Required work:
a: In the passage below about the Standard File Dialog, what did its file list become once the hierarchical file system arrived?
b: Extend the passage below about the Standard File Dialog, picking up right after its final line.

It’s worth mentioning than none of this was inherited from the Lisa user interface. There is no equivalent of New, Open or Save As in the Lisa Office System. The Lisa desktop never goes away, so new documents can always be opened from the desktop. And new documents are created on the desktop too, by instantiation from a stationary document and opening it. If a new document is to be made by editing an old one, that new document is made on the desktop, by duplicating the old file. Lisa users never experienced the Standard File Dialog.
Then Things Got Complicated
The advent of the hierarchical file system with the release of the Mac Plus in 1986 created problems for the Standard File Dialog. There was still a need to change disks, so the Drive button had to stay, and there was a need to eject disks to make room for others in the disk drive, so the right hand side of the dialog could stay about the same. However, now the scrolling list of files on a disk was inadequate. Files were contained in real directories (not just cosmetic folders) so the path to a file could not be described simply by a volume number and a name, but by a volume number, a hierarchy of directories, and a file name. To solve this, the Standard File Dialog file list became the thing that Apple user interface designers had warned programmers to avoid, a system of nested menus.
What's Wrong With Nested Menus?

Recorded data:
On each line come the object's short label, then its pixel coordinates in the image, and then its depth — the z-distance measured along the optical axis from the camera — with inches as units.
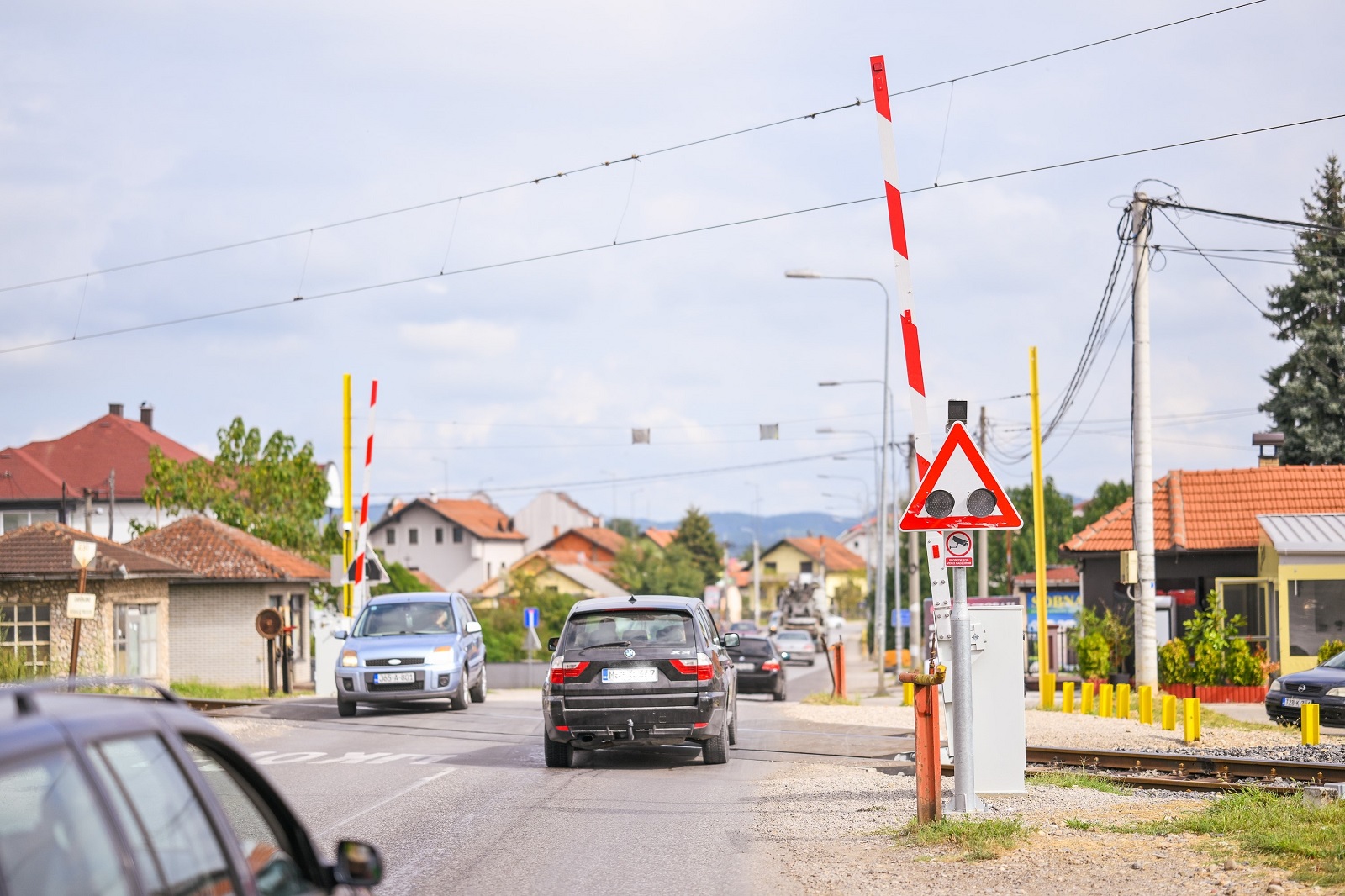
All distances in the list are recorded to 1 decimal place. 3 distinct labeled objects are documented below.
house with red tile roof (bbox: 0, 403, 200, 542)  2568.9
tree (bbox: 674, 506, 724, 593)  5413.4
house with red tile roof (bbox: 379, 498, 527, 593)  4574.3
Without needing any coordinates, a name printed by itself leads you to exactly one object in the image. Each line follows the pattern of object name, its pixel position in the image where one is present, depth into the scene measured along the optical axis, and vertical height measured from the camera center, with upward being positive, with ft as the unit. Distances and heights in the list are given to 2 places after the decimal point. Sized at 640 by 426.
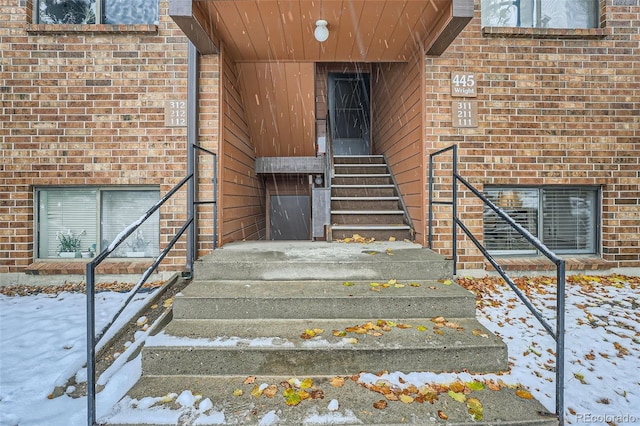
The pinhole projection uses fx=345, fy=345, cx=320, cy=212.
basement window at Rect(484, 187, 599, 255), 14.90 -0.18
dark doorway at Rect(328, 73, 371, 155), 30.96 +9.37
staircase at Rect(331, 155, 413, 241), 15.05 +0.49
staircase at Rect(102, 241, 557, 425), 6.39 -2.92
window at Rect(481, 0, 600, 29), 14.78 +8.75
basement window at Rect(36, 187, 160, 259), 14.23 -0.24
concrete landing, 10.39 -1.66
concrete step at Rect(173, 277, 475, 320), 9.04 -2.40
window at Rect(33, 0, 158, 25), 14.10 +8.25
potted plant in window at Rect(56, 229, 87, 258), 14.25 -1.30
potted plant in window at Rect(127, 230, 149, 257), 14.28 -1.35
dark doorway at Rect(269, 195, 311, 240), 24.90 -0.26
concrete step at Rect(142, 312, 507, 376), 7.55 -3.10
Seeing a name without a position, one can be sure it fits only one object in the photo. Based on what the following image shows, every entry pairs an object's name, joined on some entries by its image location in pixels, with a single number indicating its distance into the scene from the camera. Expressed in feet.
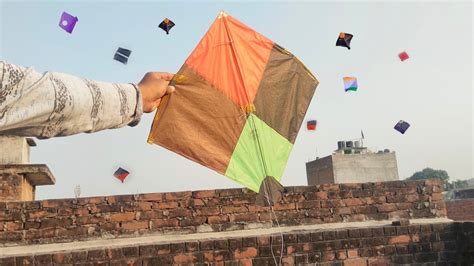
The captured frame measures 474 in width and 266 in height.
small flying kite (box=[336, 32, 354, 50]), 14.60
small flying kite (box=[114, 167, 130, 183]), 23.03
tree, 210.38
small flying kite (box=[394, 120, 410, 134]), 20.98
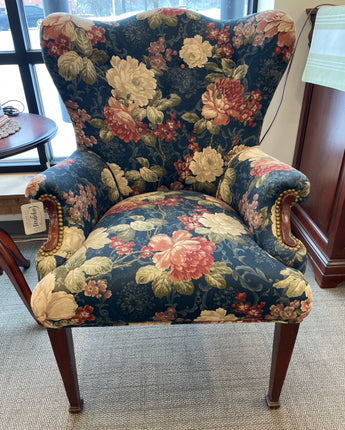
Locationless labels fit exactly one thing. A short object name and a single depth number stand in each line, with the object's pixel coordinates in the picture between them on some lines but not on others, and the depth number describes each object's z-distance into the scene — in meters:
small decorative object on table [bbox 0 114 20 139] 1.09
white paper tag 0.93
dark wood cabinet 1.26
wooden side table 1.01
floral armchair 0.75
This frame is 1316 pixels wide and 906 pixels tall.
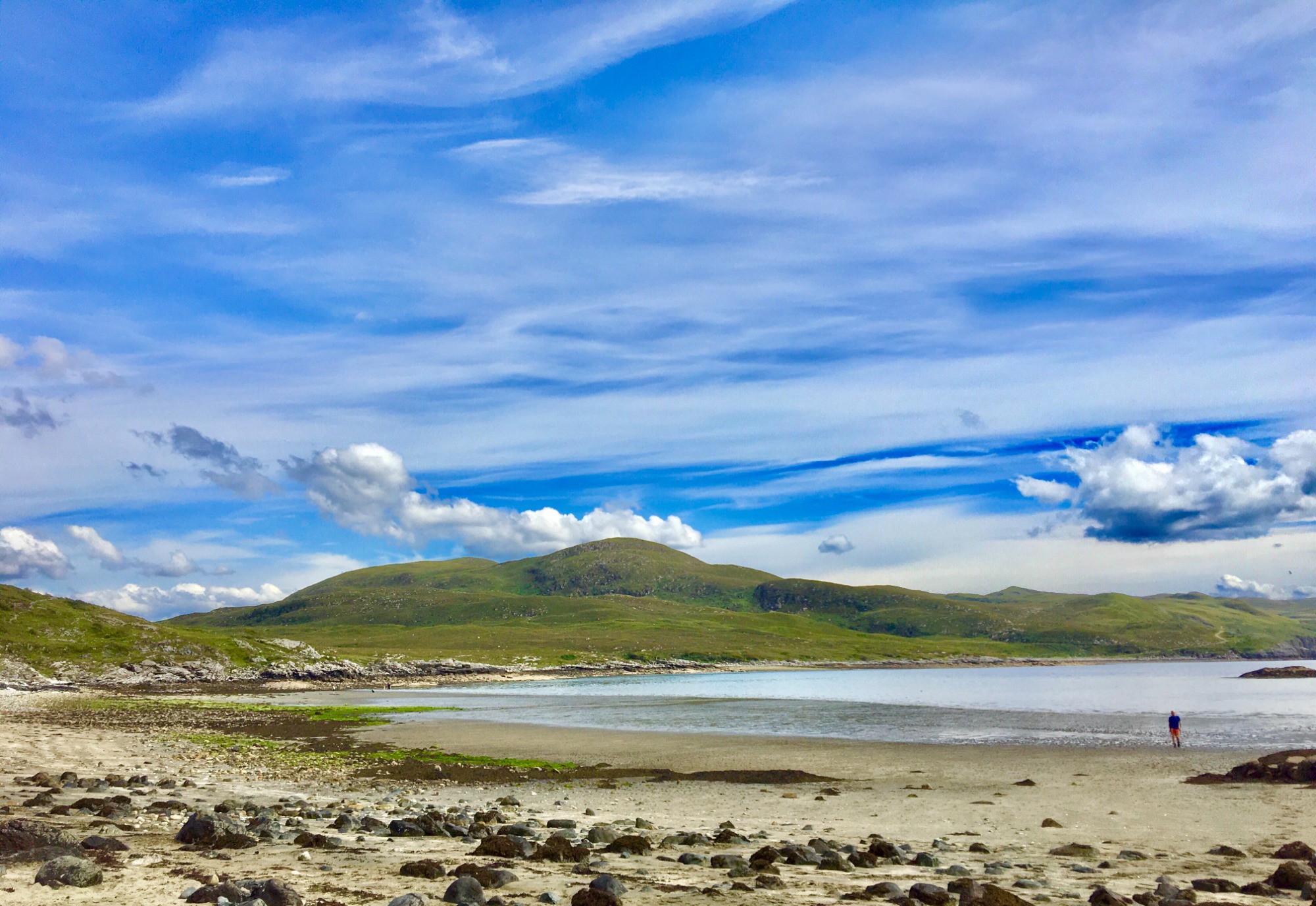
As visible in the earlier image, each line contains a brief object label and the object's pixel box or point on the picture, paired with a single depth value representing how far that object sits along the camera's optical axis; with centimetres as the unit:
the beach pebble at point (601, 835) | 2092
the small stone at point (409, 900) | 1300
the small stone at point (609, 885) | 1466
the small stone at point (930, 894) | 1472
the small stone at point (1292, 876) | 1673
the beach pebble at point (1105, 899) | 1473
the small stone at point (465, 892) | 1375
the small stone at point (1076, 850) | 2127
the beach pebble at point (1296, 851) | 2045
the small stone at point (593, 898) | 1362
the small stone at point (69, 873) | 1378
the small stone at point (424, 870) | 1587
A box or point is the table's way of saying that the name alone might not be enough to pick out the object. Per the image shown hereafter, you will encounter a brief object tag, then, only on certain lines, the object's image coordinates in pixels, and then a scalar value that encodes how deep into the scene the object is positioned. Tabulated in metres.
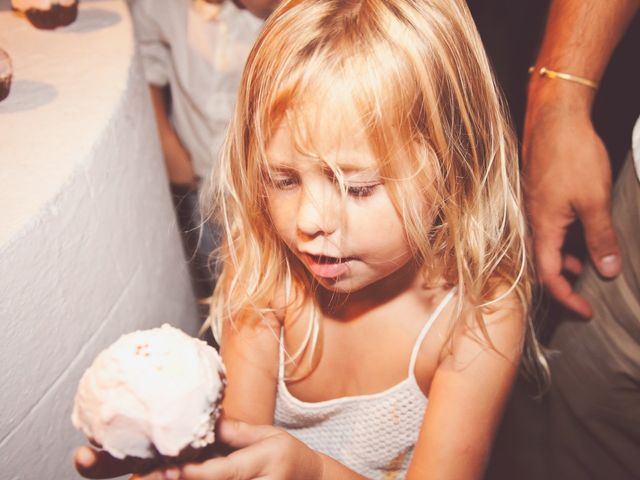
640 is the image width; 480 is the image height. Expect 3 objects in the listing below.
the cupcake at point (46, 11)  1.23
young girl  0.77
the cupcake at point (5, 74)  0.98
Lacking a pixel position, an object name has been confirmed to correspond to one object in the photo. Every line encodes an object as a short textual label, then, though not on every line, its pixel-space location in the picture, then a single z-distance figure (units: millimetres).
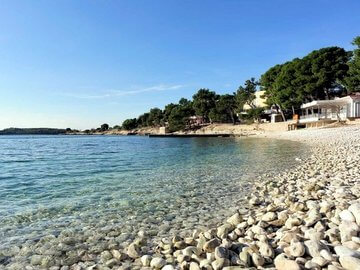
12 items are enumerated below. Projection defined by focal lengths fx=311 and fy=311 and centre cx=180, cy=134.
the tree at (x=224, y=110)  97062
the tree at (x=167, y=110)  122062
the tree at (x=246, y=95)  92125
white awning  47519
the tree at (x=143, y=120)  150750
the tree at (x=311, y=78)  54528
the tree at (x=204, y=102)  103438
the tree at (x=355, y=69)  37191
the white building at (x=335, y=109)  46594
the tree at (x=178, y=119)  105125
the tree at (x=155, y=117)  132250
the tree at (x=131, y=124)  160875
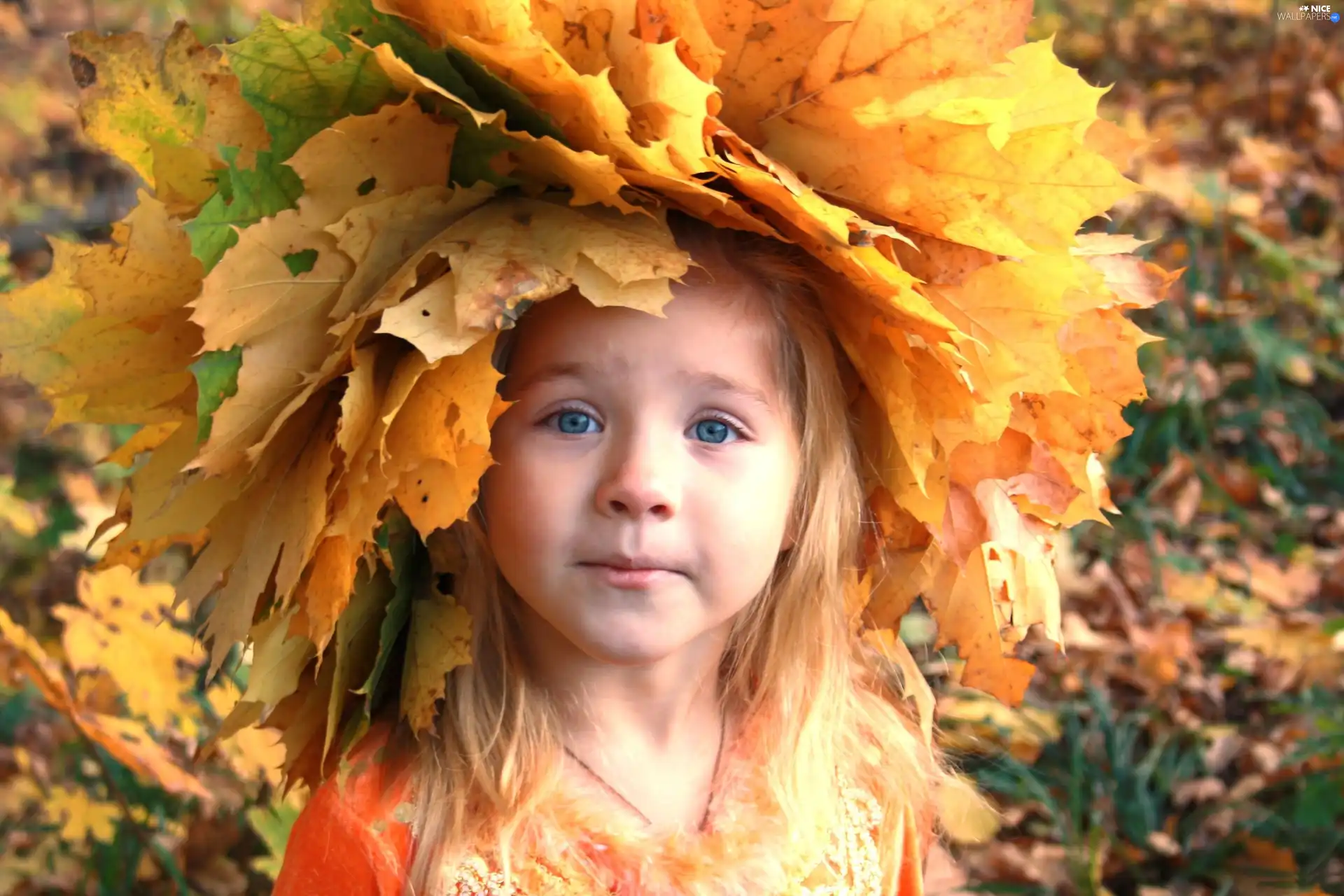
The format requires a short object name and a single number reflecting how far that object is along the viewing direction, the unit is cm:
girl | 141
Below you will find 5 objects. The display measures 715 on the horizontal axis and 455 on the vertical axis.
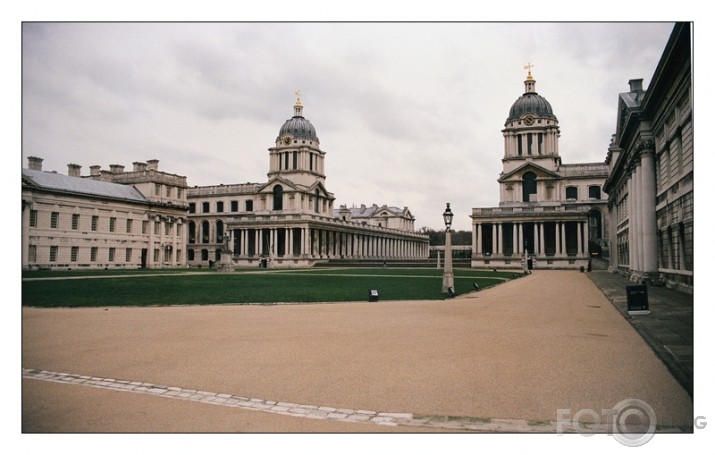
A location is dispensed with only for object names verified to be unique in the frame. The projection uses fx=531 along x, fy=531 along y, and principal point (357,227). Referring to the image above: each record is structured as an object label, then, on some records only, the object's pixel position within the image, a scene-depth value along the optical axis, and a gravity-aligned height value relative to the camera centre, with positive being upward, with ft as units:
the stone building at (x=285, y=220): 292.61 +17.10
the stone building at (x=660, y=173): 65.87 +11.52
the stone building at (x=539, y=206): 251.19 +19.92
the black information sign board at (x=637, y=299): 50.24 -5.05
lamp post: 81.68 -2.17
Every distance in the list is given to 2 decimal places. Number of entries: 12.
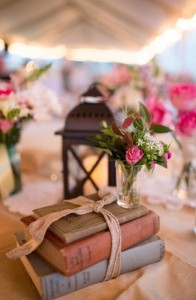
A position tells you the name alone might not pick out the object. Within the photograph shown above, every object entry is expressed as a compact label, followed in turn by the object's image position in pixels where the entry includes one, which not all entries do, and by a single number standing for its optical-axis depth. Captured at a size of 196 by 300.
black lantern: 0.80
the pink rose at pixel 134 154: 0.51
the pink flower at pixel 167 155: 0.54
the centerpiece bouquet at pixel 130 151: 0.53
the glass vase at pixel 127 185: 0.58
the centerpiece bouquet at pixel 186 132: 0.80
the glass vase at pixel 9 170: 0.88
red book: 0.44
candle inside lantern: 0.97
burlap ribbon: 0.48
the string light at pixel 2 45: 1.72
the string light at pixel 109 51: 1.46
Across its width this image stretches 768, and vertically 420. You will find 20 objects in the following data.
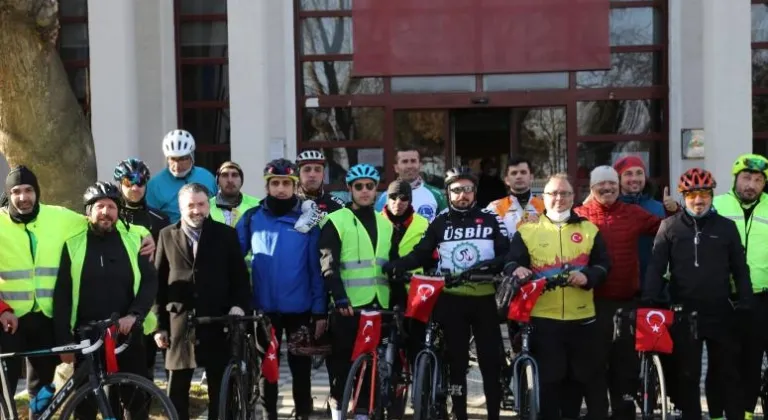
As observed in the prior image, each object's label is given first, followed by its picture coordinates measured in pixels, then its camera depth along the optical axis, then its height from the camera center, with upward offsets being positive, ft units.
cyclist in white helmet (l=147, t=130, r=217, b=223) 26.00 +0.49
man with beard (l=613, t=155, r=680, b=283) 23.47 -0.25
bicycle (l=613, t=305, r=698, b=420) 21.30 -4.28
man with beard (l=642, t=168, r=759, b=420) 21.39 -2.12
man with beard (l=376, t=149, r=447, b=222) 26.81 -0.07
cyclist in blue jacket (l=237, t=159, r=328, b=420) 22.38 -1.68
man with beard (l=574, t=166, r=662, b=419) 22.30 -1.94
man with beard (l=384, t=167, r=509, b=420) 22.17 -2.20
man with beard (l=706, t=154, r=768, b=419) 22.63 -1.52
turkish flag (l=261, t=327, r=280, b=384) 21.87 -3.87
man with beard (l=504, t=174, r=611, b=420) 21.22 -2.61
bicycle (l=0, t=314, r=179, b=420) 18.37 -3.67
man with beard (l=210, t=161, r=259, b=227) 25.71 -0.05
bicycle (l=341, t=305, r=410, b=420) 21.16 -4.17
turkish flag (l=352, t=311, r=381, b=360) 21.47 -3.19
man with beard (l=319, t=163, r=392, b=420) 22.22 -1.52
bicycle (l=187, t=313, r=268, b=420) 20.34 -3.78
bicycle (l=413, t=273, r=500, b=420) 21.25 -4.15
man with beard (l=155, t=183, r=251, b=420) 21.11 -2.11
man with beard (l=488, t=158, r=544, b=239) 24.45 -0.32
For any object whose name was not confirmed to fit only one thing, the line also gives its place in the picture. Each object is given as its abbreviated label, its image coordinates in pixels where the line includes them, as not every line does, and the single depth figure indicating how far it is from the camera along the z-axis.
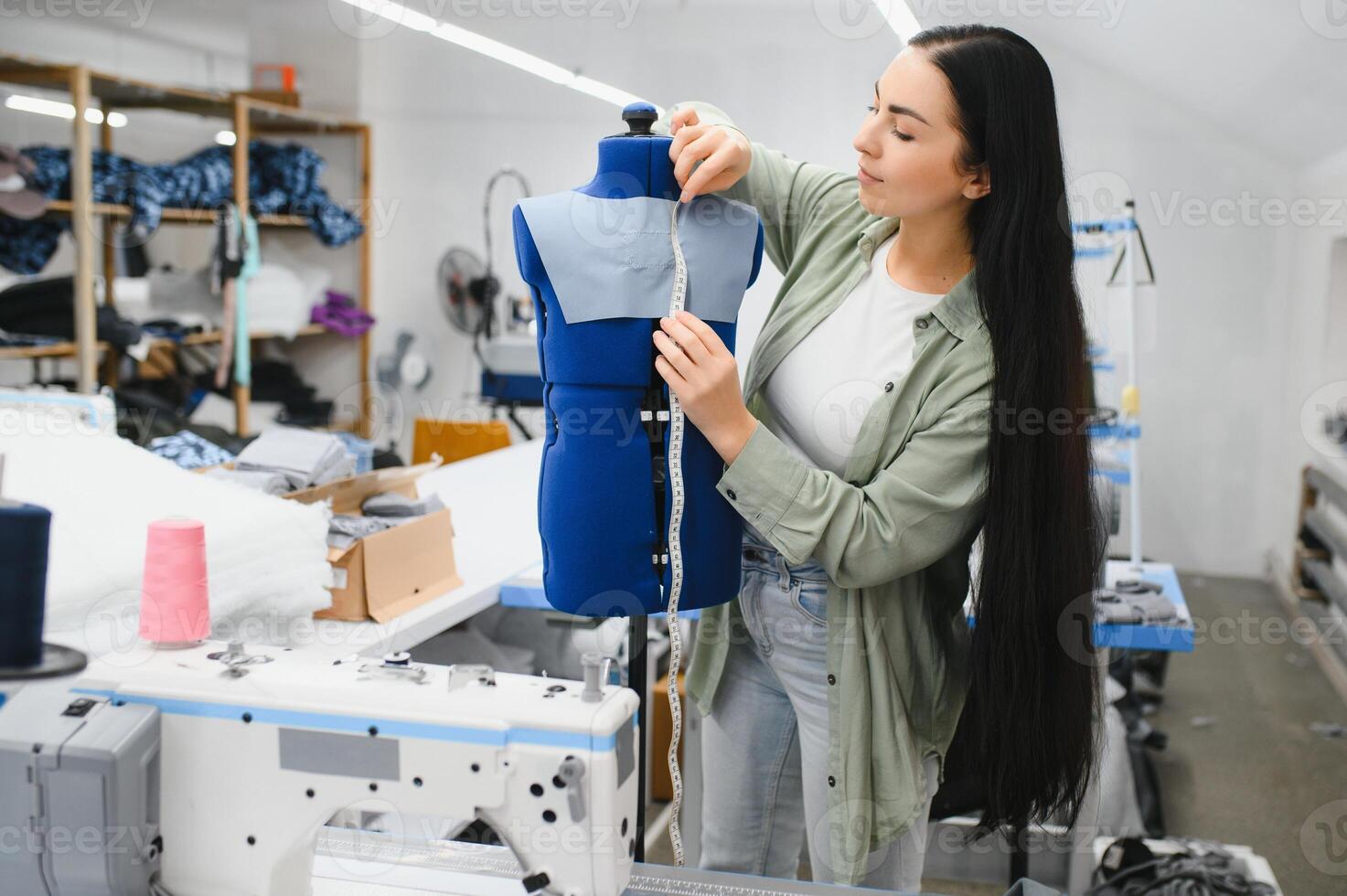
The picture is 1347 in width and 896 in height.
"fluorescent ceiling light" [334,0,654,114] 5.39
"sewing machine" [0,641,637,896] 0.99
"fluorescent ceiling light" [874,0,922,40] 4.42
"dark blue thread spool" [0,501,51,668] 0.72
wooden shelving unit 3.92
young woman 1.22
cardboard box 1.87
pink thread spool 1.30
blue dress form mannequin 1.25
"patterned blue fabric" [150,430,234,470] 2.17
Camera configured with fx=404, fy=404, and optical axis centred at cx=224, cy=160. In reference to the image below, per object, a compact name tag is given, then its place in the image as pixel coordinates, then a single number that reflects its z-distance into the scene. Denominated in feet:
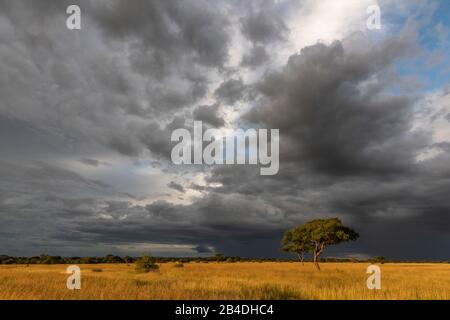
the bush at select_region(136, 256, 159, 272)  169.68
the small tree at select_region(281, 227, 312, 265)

Exercise responses:
a: A system of nested menus.

b:
Nothing, if you can see the entire hierarchy at the same time. For example, hierarchical menus in the menu bar are fine, so long as they don't get too deeply nested. As you work your way through the hierarchy of menus, all the previous menus are visible, and you can always look back along the hierarchy and see the other choices you could have taken. To design a set of menus like that, you have to know ahead of time how deep it will go and about how many items there will be in each menu, to keep it from getting out of hand. With the hierarchical file system, there was no way of knowing that. The user could put as many directories as he wanted on a disk, especially on one of the new SCSI external hard disks, and there could be an almost unlimited number of files in each directory. Now the Standard File Dialog looked like this:
You are looking at a long list of files, and you can see only a small proportion of them at one time. They are inside a directory called CIncludes, which is inside a directory called Interfaces. You can't see what other directories are in Interfaces. The only directions you can go are up (to the enclosing directory) or down (to a subdirectory you can see in the list). If the file you are looking for is in another directory within Interfaces (for example in AIncludes or RIncludes), you don't know that unless you just know it, or if you go exploring. You can use this menu to go up to Includes, then back down to AIncludes, and search the (long) list of files that are in there. Likewise with enclosing directory MPW and Programming. If this sounds like the classic game Adventure but without the keys or shiny brass lamp or hatchet-wielding dwarfs or any of the other fun parts, you're pretty much right. The only solution to this is a well-organized tree of directories and a good memory. The Standard File Dialog could be even worse if you wanted to write a file. What is the right directory for that file, and where is that directory in the tree? If you didn't remember the structure of your directory tree very well, a search for the right directory using the single list and popup menu of the Standard File Dialog was going to be slow going. And if you wanted to make a new directory to put your file in, well, you just can't get there from here. You'll have to put it somewhere else temporarily and quit the program, go back to the Finder, make the directory, and move your file to the place it belongs.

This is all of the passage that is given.